Provided material:
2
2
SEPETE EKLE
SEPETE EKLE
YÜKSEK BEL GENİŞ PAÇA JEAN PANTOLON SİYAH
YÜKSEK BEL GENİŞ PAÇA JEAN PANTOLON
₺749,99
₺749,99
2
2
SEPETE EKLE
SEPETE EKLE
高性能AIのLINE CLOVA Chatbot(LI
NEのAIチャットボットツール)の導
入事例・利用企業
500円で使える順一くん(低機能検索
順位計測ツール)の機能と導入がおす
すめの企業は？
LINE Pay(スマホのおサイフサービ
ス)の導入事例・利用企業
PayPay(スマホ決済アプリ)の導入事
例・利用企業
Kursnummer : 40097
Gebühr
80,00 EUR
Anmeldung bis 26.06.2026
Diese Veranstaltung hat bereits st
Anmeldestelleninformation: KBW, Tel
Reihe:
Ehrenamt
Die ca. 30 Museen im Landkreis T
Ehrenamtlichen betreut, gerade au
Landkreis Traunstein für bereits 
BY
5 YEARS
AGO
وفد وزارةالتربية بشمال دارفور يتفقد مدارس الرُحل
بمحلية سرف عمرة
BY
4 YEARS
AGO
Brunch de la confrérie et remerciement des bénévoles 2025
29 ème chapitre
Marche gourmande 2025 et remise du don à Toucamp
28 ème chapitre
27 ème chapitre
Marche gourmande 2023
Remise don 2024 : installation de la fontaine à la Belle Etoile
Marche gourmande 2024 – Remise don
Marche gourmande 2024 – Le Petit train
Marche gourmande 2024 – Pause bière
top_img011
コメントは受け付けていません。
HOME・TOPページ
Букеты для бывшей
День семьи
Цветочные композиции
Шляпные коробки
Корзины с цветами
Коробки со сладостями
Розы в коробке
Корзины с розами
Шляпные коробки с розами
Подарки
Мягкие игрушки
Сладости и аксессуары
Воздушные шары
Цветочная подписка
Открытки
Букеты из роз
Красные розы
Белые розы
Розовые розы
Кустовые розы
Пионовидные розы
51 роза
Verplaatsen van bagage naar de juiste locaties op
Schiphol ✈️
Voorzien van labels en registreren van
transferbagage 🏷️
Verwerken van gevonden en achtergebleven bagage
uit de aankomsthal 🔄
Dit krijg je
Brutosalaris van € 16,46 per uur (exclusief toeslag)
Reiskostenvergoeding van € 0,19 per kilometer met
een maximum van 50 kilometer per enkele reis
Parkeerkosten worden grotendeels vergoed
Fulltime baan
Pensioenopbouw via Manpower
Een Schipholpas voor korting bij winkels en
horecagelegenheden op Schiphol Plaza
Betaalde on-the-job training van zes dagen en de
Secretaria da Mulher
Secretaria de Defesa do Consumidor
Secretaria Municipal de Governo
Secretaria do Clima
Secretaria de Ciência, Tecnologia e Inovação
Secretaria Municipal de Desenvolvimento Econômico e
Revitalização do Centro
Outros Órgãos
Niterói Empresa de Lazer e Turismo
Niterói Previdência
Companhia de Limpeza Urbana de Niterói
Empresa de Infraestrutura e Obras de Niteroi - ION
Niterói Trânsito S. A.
...
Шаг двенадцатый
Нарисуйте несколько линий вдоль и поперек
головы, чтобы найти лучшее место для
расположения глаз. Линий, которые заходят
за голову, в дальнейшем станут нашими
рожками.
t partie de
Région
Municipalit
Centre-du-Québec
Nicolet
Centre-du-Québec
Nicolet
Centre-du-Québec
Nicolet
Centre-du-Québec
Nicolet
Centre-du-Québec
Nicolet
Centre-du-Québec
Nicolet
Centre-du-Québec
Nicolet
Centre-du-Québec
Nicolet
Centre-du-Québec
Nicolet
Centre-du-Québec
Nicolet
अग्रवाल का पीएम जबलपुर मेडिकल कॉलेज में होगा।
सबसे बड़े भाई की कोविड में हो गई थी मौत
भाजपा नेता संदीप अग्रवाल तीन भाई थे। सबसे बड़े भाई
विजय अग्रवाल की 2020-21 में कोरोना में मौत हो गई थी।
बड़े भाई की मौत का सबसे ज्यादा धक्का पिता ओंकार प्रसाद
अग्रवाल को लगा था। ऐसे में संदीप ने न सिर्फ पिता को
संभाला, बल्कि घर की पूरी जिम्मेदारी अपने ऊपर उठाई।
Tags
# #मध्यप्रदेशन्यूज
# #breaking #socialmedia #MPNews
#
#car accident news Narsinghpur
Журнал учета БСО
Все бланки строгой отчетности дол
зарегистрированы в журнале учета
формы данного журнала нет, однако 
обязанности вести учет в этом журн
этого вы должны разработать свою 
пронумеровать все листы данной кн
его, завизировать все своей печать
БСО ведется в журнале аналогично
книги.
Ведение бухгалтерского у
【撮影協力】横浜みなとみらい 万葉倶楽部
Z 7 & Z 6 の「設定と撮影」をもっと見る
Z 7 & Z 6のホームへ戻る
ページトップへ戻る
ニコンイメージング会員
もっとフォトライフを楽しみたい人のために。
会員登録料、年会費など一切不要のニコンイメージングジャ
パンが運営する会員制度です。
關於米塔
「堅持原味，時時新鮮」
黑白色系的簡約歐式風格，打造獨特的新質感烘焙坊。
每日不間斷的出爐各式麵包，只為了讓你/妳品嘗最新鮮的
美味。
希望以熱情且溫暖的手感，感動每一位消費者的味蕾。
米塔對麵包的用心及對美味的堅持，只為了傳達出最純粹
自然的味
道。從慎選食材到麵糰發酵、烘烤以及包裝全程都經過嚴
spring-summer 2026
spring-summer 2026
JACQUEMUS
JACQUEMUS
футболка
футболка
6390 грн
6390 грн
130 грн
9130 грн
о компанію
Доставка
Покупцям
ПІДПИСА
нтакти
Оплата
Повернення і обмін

Work item: Find "Нарисуйте несколько линий вдоль и поперек" in the entries above and copy that whole line exactly, then each line after it through the line that contains "#car accident news Narsinghpur".

Task output:
Нарисуйте несколько линий вдоль и поперек
головы, чтобы найти лучшее место для
расположения глаз. Линий, которые заходят
за голову, в дальнейшем станут нашими
рожками.
t partie de
Région
Municipalit
Centre-du-Québec
Nicolet
Centre-du-Québec
Nicolet
Centre-du-Québec
Nicolet
Centre-du-Québec
Nicolet
Centre-du-Québec
Nicolet
Centre-du-Québec
Nicolet
Centre-du-Québec
Nicolet
Centre-du-Québec
Nicolet
Centre-du-Québec
Nicolet
Centre-du-Québec
Nicolet
अग्रवाल का पीएम जबलपुर मेडिकल कॉलेज में होगा।
सबसे बड़े भाई की कोविड में हो गई थी मौत
भाजपा नेता संदीप अग्रवाल तीन भाई थे। सबसे बड़े भाई
विजय अग्रवाल की 2020-21 में कोरोना में मौत हो गई थी।
बड़े भाई की मौत का सबसे ज्यादा धक्का पिता ओंकार प्रसाद
अग्रवाल को लगा था। ऐसे में संदीप ने न सिर्फ पिता को
संभाला, बल्कि घर की पूरी जिम्मेदारी अपने ऊपर उठाई।
Tags
# #मध्यप्रदेशन्यूज
# #breaking #socialmedia #MPNews
#
#car accident news Narsinghpur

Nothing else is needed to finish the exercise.